TASK:
Copy the data verbatim and leave out every picture.

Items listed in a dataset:
************
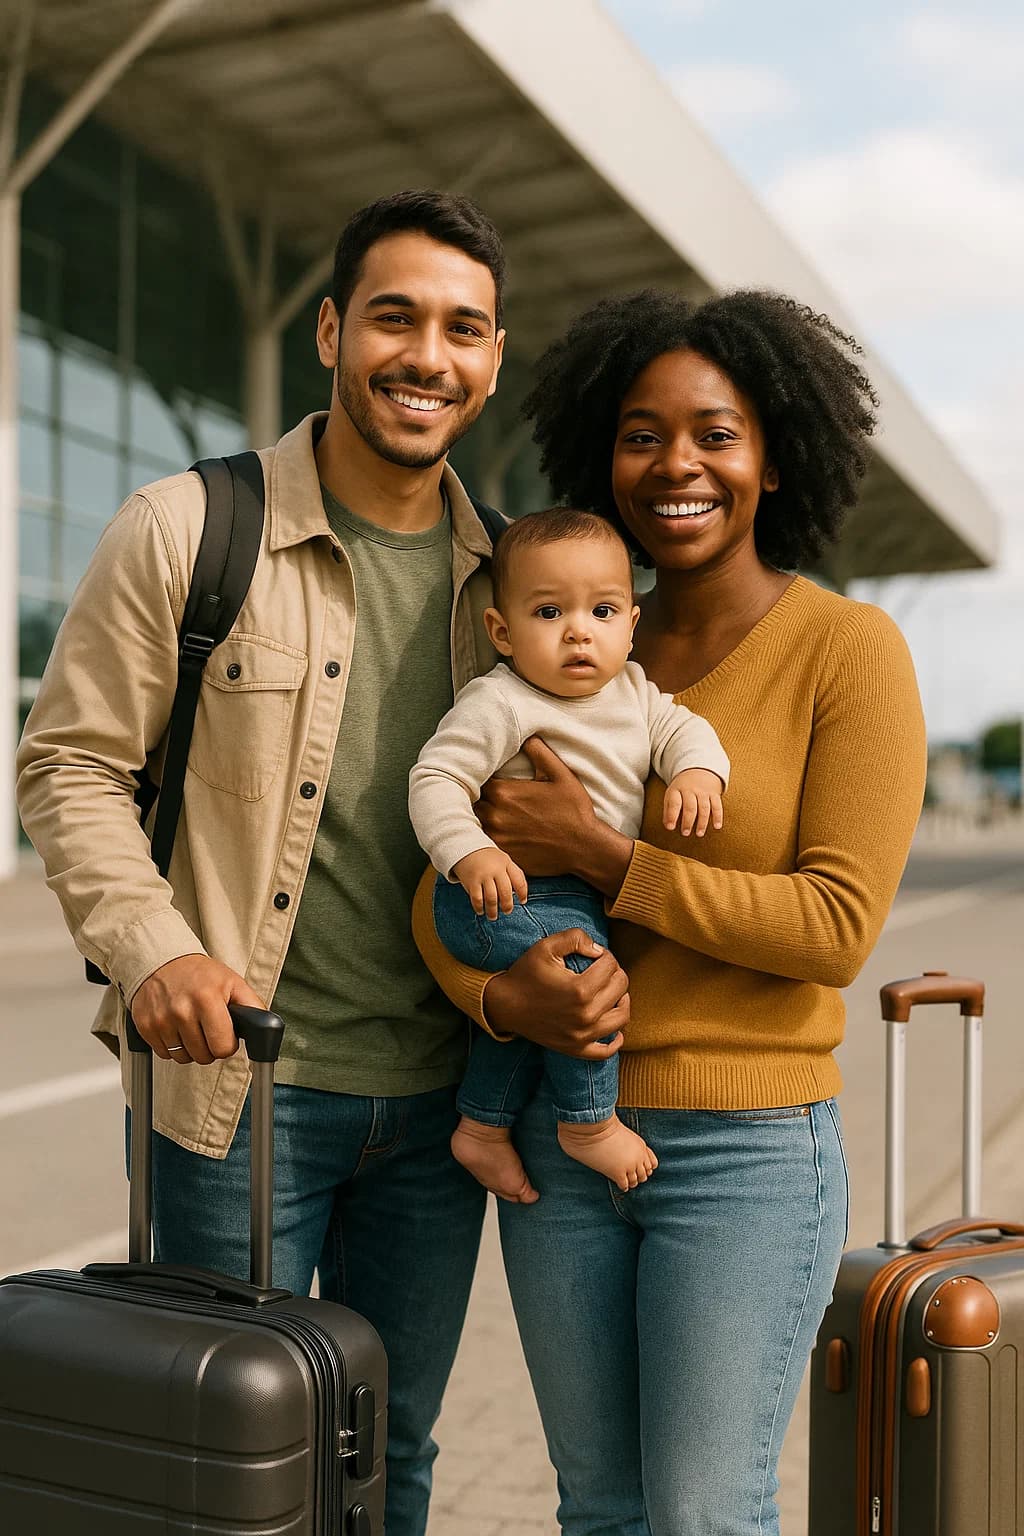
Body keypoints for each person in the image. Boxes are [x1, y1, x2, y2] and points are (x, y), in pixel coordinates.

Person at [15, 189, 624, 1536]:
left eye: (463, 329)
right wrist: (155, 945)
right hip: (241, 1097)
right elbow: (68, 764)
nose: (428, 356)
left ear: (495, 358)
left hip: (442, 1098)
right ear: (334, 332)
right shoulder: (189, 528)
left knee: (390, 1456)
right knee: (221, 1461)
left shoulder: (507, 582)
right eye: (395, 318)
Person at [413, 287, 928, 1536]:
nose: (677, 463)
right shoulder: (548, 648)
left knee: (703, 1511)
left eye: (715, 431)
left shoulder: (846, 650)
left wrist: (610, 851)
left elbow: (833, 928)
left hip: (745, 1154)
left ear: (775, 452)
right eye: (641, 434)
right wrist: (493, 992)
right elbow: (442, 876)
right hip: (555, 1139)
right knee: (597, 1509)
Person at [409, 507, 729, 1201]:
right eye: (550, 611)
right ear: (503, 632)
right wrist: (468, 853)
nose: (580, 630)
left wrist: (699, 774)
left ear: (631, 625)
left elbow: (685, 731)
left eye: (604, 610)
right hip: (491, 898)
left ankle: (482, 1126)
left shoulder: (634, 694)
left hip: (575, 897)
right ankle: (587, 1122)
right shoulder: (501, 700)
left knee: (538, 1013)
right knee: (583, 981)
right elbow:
************
EXERCISE RESPONSE:
Body keypoints for each person in the image. Boxes are [x1, y1, x2, y2] and points are (x, y), in pixel coordinates.

Person at [15, 189, 624, 1536]:
left eye: (463, 329)
right wrist: (155, 945)
right hip: (241, 1097)
right elbow: (68, 764)
nose: (428, 356)
left ear: (495, 358)
left hip: (442, 1098)
right ear: (334, 332)
right shoulder: (189, 528)
left knee: (390, 1456)
right knee: (221, 1461)
left shoulder: (507, 582)
right eye: (395, 318)
Person at [413, 287, 928, 1536]:
nose: (677, 463)
right shoulder: (548, 648)
left knee: (703, 1511)
left eye: (715, 431)
left shoulder: (846, 650)
left wrist: (610, 851)
left elbow: (833, 928)
left hip: (745, 1154)
left ear: (775, 452)
right eye: (641, 434)
right wrist: (493, 992)
right elbow: (442, 876)
right hip: (555, 1139)
right knee: (597, 1509)
Person at [409, 507, 729, 1201]:
right eye: (550, 611)
right ear: (503, 632)
right wrist: (468, 853)
nose: (580, 630)
left wrist: (699, 774)
left ear: (631, 625)
left elbow: (685, 731)
left eye: (604, 610)
right hip: (491, 898)
left ankle: (482, 1126)
left shoulder: (634, 694)
left hip: (575, 897)
right ankle: (587, 1122)
right shoulder: (501, 700)
left knee: (538, 1013)
right knee: (583, 981)
right elbow:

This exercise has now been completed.